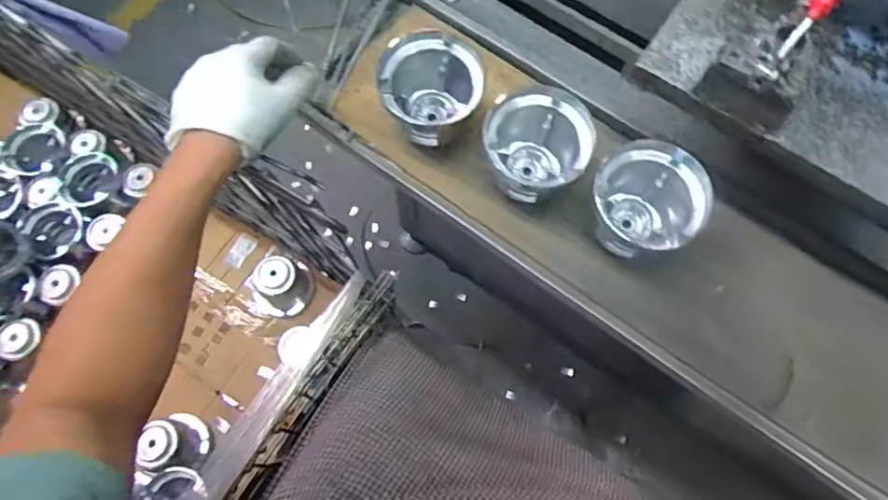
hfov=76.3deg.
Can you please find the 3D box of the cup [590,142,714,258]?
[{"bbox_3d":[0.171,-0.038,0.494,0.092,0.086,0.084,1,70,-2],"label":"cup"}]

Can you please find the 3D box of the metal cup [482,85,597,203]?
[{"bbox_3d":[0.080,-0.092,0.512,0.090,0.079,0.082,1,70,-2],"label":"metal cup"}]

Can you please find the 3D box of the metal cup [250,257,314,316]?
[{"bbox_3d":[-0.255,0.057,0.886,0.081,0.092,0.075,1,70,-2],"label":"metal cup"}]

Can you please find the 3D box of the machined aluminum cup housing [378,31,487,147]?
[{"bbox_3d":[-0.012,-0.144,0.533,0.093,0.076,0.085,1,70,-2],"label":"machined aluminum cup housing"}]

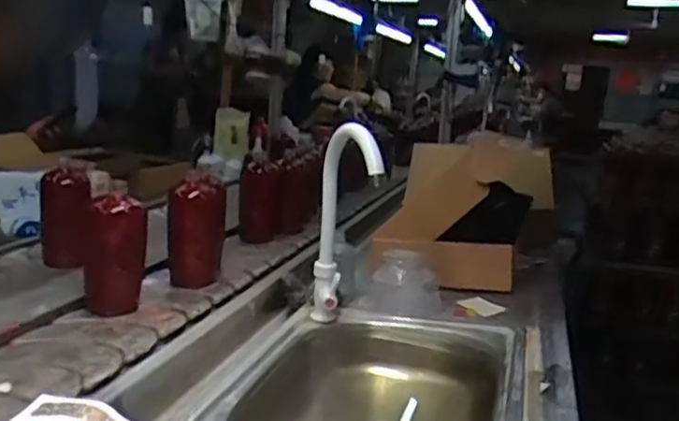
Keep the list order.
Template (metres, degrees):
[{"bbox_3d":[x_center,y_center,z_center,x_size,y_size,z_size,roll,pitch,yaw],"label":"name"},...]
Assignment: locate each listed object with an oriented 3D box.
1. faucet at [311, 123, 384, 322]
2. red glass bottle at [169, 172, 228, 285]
* * *
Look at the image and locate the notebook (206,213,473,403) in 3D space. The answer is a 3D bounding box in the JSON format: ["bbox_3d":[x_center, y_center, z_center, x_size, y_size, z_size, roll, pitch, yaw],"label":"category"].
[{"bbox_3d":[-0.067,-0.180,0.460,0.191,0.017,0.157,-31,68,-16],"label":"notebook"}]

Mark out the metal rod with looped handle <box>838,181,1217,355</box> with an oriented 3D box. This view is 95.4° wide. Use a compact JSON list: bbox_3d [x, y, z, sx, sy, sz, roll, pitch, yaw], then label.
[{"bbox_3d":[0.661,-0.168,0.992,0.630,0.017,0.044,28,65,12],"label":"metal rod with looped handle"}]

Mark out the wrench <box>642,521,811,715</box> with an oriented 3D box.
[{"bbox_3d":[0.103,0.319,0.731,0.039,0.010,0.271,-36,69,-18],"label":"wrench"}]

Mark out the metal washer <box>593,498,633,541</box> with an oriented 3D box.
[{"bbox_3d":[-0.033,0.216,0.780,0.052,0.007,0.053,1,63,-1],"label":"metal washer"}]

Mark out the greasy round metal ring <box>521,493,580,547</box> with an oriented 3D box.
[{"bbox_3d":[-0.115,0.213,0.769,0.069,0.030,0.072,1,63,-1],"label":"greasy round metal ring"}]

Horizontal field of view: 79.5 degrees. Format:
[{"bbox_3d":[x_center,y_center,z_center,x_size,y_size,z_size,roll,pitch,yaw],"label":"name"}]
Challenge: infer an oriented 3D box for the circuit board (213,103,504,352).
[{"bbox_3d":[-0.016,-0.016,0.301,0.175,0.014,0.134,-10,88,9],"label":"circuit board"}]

* [EXERCISE DIRECTIONS]:
Answer with one number only: how many lines in the listing include "degrees".

* [ANSWER SPACE]:
2